昭阳却笑着朝他摆手,醉酒的她自带一种可爱的娇憨,抱拳看着他,拖着醉腔说道。
“徐掌印,人生难得醉一回,多饮一点又能如何?”
说完自顾自地拿起酒杯仰头一饮而下,动作豪放大气,倒显得徐言有些小气。他在心底轻叹一声,慢慢坐到他的身旁,替他斟酒。
“殿下今日又是为何要如此放纵?”
昭阳一边摇头,一边伸手取过酒杯,自顾自地往徐言的酒杯上碰了一下,又仰头饮下,徐言无奈,只能端起酒杯,跟着饮下。
昭阳又把酒杯递给徐言,徐言没有丝毫犹豫地接过酒杯斟满。也罢,人生难得放纵一回,当一回醉鬼又有何谓。

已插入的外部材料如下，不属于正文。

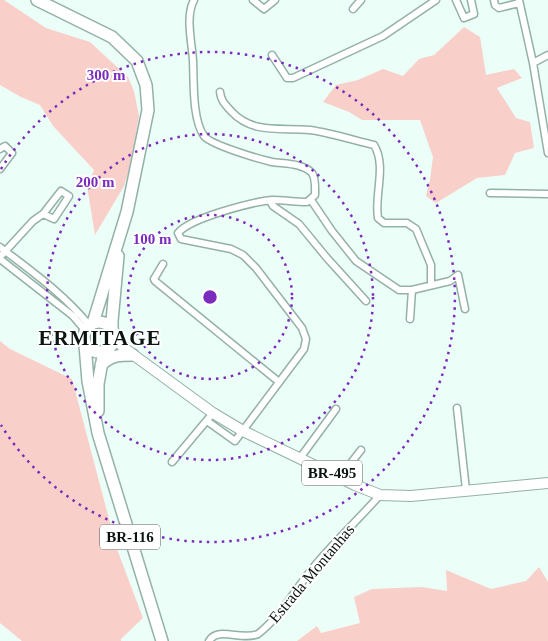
<svg xmlns="http://www.w3.org/2000/svg" width="548" height="641" viewBox="0 0 548 641" font-family="'Times New Roman',serif">
<rect width="100%" height="100%" fill="#ecfef8"/>
<path fill="#f8d0c9" d="M0,0H4L46,28L90,42L128,77L134,91L139,116L130,167L124,186L95,235L87,186L94,170L53,126L40,105L21,97L0,85Z
M464,27L480,37L486,75L514,69L522,78L497,88L516,118L530,122L534,148L515,153L505,175L477,178L436,203L426,196L430,180L433,157L420,120H362L349,112L323,102L336,85L358,80L383,69L403,76L419,59L434,55Z
M0,341L10,349L72,379L117,549L143,618L121,639V641H22L0,623Z
M539,567L548,582V641H297L317,626L321,633L360,623L354,597L372,589L422,587L447,591L446,570L491,589L526,581Z"/>
<g fill="none" stroke-linecap="round" stroke-linejoin="round">
<defs>
<path id="street" d="M194,0C185,17 192,42 193,61C194,81 192,119 204,136C211,145 259,159 272,162C284,164 303,163 312,173C316,179 315,189 315,195L307,202C295,202 284,200 272,200C252,202 190,218 178,233L181,239L231,249L243,255L256,268L302,328L306,339L304,349L235,441L207,421
M253,0L264,9L275,0
M456,0L464,18L474,14L471,0
M494,0L495,5L499,8L519,3
M519,0L533,63L548,153
M353,9L361,0
M272,55L287,78H293L383,36L436,0
M533,63L548,55
M220,92C221,101 225,104 231,111C253,135 281,127 310,130C331,133 353,140 374,145C387,166 374,195 378,218L384,223H407L416,229L431,265V285
M0,149L5,146L12,153L0,169
M490,193L548,194
M311,200L332,231L356,261L399,290H412L450,281L458,275L465,309
M270,201L273,206L299,224L327,258L366,301
M0,247C31,271 64,294 89,325
M0,257L33,221L43,214L61,191L69,196L54,219L43,214
M0,259L73,316L85,330
M163,264L154,279L155,281L279,382
M410,319L412,290
M457,408L466,490
M300,458L336,409
M172,462L213,413
M340,477L361,450
M209,641C218,626 241,641 258,634C280,617 295,590 312,569C333,543 358,520 380,495"/>
<path id="primary" d="M112,329L118,342L124,348L213,413L243,431L355,485L380,495L411,496L548,483"/>
<path id="highway" d="M37,0L112,37L137,61L146,85L148,110L127,212L93,323
M84 337a15 15 0 1 1 30 0a15 15 0 1 1-30 0Z
M112,329V321L118,256
M85,345L88,381L98,433L162,641
M101,365C111,355 120,355 133,355
M98,411V384L104,351"/>
</defs>
<use href="#street" stroke="#94b1a7" stroke-width="9"/>
<use href="#primary" stroke="#94b1a7" stroke-width="12"/>
<use href="#highway" stroke="#94b1a7" stroke-width="14"/>
<use href="#street" stroke="#fff" stroke-width="6"/>
<use href="#primary" stroke="#fff" stroke-width="10"/>
<use href="#highway" stroke="#fff" stroke-width="11"/>
</g>
<g fill="none" stroke="#7b2cbf" stroke-width="2.5" stroke-dasharray="2.5 5">
<circle cx="210" cy="297" r="82"/>
<circle cx="210" cy="297" r="163"/>
<path d="M1 169A245 245 0 1 1 1 425"/>
</g>
<g text-anchor="middle" stroke-width="4" stroke-linejoin="round" paint-order="stroke">
<g fill="#fff" stroke="#545b58" stroke-width="1">
<rect x="302" y="460.5" width="60" height="25" rx="4"/>
<rect x="100" y="524.5" width="60" height="25" rx="4"/>
</g>
<g font-size="15" font-weight="bold" fill="#0a1511">
<text x="332" y="478">BR-495</text>
<text x="130" y="542">BR-116</text>
</g>
<g font-size="16" fill="#0a1511" stroke="#fff">
<text transform="translate(311 573) rotate(-50)" y="6">Estrada Montanhas</text>
</g>
<g font-size="21" font-weight="bold" letter-spacing="1" fill="#0a1511" stroke="#fff">
<text x="100" y="345">ERMITAGE</text>
</g>
</g>
<circle cx="210" cy="297" r="8" fill="#7b2cbf" stroke="#fff" stroke-width="2.5"/>
<g font-size="15" text-anchor="middle" font-weight="bold" fill="#7b2cbf" stroke="#fff" stroke-width="4" stroke-linejoin="round" paint-order="stroke">
<text x="106" y="80">300 m</text>
<text x="95" y="187">200 m</text>
<text x="152" y="244">100 m</text>
</g>
</svg>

这一回昭阳没有急着喝下,他拿着酒杯轻轻晃动,迷蒙的眼神看着杯中略显浑浊的烈酒,忽地笑了一下。
“徐言,孤高兴。”
“殿下看着,可不像是高兴。”
昭阳拍案抬头,怒道。
“为何不像?孤就是高兴的。”
徐言静静看着他,对他的话不置可否。
昭阳又泄了气,神色略显疲惫,道。
“筹谋了那么久,还以为大仇得报,却没想到,徒劳一场。”
徐言没等昭阳一起,端起酒杯一饮而下,盯着手中空了的酒杯,不知在想些什么。
“殿下是说妍妃娘娘的事吗?她确实是皇后动的手,也不完全算徒劳。”
“不,凶手不止是她一人。”
“可那个人已经死了,殿下也无需再报仇了。”
说完徐言猛然察觉自己失言,转过头去看昭阳。
徐言啊徐言,你当真是迷了心智吗?怎么什么话都敢说出口。好在昭阳此刻已经醉了,眼神呆滞地看着徐言,似乎并未听清他说的话。徐言正预备试探一番,却见昭阳冲着他打了一个大大的酒嗝,不光声音响亮,那味道,也是一言难尽。
徐言的脸色瞬间僵了下来,什么也还没来得及问,就见昭阳已经趴在桌上睡着了。徐言伸手推了推,昭阳不为所动,只嘴巴里还含混不清地说着。
“若你是孤就好了,孤真的,一点也不想做这个太子!”
“所以这就是陛下要遣散下人,封锁东宫的原因吗?怕你胡言乱语传了出去。”
这个问题自然是得不到回应的,徐言也没有准备得到回应,起身扶着昭阳往床上走。